FDI refers to an ownership stake in a foreign company or project made by an investor, company or government of another country.
FDI is a key element in international economic integration, as it creates stable and long-lasting links between economies.
Bank of Namibia’s (BoN) recently released quarterly report states that the FDI decline is primarily due to high base effects from the previous year’s substantial sale of foreign assets in the manufacturing sector, which skewed comparisons for this year.
The impact of this decline is multifaceted. A significant factor contributing to the reduced inflows is the slowdown in oil exploration and appraisal drilling campaigns by major operators in the region. As these companies scaled back their activities, the associated expenditure on appraisal drilling also diminished, leading to a contraction in investment.
“On a quarterly basis, the fall in net FDI inflows was attributed to the decline in oil exploration and appraisal expenditure, reflecting the slowdown in the appraisal drilling campaigns by some of the major operators.
Furthermore, the repayment of intercompany loans by FDI enterprises in the mining sector also contributed to the decrease in net FDI inflows during the second quarter of 2024,” reads the report. Namibia has attracted global attention due to the quantity and quality of its recent oil discoveries in the Orange Basin. These hydrocarbon discoveries have been a major factor for record FDI made via equity injections for exploration activities as well as the uptake of intercompany loans.
In parallel, Namibia’s services account has recorded a higher net outflow of N$3.9 billion for the current quarter, compared to N$2.5 billion a year ago.
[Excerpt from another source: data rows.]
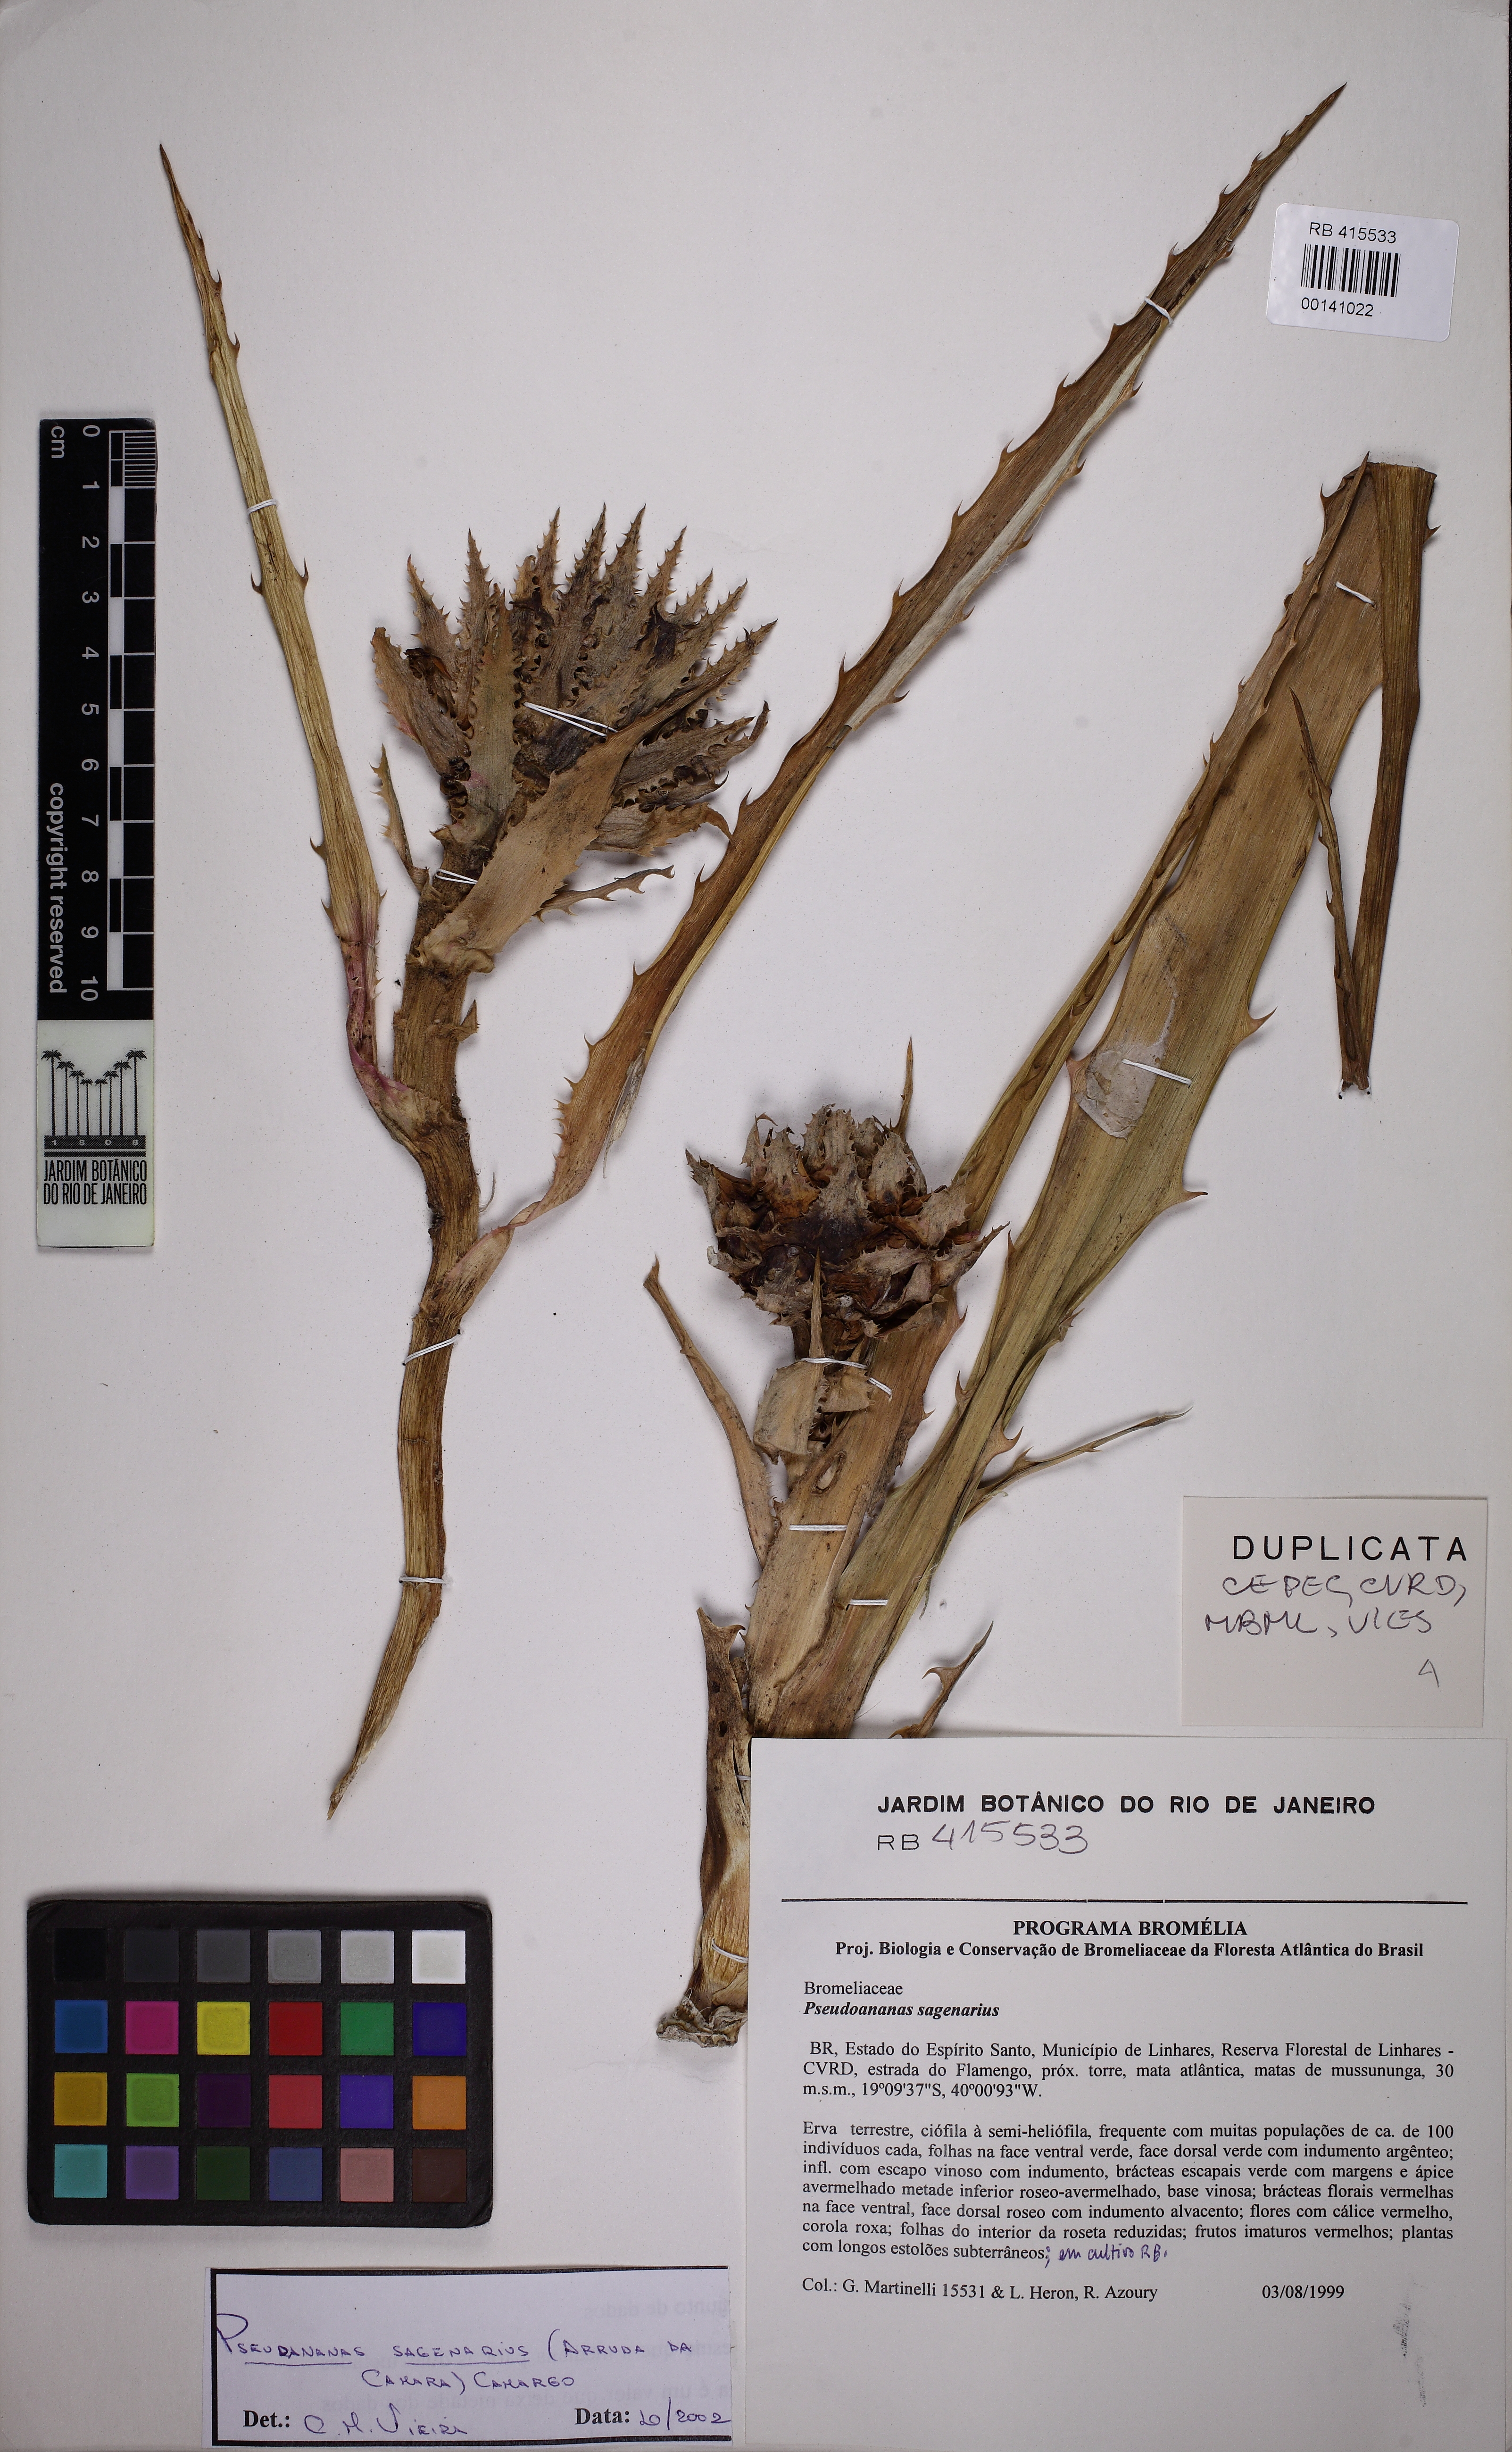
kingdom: Plantae
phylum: Tracheophyta
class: Liliopsida
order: Poales
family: Bromeliaceae
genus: Ananas
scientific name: Ananas comosus
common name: Pineapple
This increase is largely due to rising payments for maintenance and repair services sourced from abroad, particularly for vessels used in the mining industry.
The surge in outflows reflects an increased demand for technical and trade-related services linked to oil and gas exploration activities in the Orange Basin.
Despite these challenges, there is a silver lining, as on a quarterly basis, total services outflows decreased significantly from N$7 billion in the preceding quarter.
This reduction can be attributed to lower payments in other private services, as oil and gas exploration companies curtailed their drilling campaigns as mentioned before.
Furthermore, an uptick in travel service receipts, driven by an increase in airport passenger arrivals, has contributed positively to the overall balance.
Meanwhile, the Namibia Investment Promotion and Development Board (NIPDB) CEO Nangula Uaandja said Namibia attracted N$73 billion in FDI inflows between 2021 and 2023, of which about 45% or some N$33 billion is attributable to the oil and gas sector.